Whether you are a long-term investor in commercial real estate or are only have a passing interest in it, you probably know the market has been incredibly hot in recent years. After all, according to the Boston Business Journal, commercial rents in the area were the sixth-highest in the country in January 2021.
The time to get a good deal on commercial office space may be on the horizon. Here are three signs the commercial office market may be heading for some distress.
1. Office vacancy rates
The principles of supply and demand suggest that when there is more supply, rental rates tend to decrease. This is because renters have more options and, by extension, more bargaining power to negotiate lower rents.

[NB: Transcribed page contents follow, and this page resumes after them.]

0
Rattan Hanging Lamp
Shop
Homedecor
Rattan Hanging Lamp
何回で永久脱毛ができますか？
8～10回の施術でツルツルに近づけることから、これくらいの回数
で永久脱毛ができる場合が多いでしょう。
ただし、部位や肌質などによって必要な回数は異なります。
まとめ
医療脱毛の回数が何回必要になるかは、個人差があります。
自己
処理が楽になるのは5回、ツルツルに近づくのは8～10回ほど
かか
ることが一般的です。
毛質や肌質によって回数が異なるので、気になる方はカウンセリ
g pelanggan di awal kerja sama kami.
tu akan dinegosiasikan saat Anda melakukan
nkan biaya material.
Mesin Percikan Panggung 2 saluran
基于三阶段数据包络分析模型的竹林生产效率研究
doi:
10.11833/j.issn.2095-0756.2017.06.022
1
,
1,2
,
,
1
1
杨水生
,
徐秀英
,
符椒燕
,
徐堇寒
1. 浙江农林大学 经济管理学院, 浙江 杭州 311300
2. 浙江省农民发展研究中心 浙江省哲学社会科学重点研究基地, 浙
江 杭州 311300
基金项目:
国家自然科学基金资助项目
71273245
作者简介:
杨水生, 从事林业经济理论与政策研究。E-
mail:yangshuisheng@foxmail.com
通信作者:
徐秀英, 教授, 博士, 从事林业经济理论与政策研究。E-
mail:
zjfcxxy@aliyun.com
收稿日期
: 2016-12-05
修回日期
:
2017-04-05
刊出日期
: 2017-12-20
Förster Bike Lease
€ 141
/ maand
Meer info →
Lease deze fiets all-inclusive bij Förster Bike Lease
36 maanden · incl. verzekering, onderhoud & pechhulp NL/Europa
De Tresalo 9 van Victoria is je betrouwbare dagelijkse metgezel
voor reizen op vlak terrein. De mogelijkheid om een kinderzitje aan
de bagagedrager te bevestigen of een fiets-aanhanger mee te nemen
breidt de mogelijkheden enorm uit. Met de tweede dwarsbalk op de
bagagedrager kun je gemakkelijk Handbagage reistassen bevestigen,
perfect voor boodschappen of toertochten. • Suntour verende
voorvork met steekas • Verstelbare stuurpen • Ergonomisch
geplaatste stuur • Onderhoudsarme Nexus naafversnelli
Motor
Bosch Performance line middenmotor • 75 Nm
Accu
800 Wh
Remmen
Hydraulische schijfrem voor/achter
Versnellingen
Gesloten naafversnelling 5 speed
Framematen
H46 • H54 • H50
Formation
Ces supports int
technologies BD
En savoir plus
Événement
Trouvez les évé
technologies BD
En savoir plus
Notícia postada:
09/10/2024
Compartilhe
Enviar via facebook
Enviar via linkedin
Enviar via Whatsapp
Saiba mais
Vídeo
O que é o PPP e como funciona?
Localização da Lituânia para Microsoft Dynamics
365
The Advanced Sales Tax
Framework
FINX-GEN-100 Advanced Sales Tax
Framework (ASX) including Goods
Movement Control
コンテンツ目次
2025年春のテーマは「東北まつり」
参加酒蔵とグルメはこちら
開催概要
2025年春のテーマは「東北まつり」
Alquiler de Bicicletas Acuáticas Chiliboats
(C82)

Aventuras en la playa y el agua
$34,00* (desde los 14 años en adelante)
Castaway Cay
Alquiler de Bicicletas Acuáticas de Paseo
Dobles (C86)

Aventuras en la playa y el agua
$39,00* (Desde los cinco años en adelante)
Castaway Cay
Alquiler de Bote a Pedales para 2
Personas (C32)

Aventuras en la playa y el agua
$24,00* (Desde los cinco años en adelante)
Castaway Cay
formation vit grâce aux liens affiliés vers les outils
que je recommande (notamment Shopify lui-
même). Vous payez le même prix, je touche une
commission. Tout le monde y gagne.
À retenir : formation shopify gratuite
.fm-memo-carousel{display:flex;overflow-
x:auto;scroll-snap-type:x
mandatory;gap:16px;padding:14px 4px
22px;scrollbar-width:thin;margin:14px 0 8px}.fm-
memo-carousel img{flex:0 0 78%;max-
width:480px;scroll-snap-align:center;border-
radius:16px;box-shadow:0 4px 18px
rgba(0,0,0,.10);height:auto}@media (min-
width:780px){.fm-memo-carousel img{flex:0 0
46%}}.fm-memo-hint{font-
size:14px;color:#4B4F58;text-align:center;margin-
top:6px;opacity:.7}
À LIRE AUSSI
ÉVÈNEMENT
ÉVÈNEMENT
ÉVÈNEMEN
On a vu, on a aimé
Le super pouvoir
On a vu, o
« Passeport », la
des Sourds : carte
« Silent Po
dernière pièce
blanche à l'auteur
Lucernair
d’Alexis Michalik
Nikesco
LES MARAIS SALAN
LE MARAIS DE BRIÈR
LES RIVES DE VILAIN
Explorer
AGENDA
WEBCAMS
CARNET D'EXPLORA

According to Axios, office vacancy rates in the U.S. have climbed from 9.7% to nearly 13%. If the trend continues, commercial property owners are likely to have to lower rent to attract tenants. Regrettably, they also may struggle to pay their mortgages.
2. Loan defaults
In business, it sometimes makes sense to stop making loan payments. Doing so, though, is not an action any business owner should take lightly. If you see a greater number of commercial property loaners defaulting on their loans, you can assume the commercial real estate market is cooling.
3. Changed behaviors
Commercial office space has been less important with many employees opting to work from home over the last couple of years. If employees decide not to return to conventional offices, having office space may no longer be a priority for business leaders.
Because commercial tenants often lock in multi-year leases, it can take some time to notice a slowing in the office rental market. Ultimately, though, there are some good indicators that a significant correction is currently underway.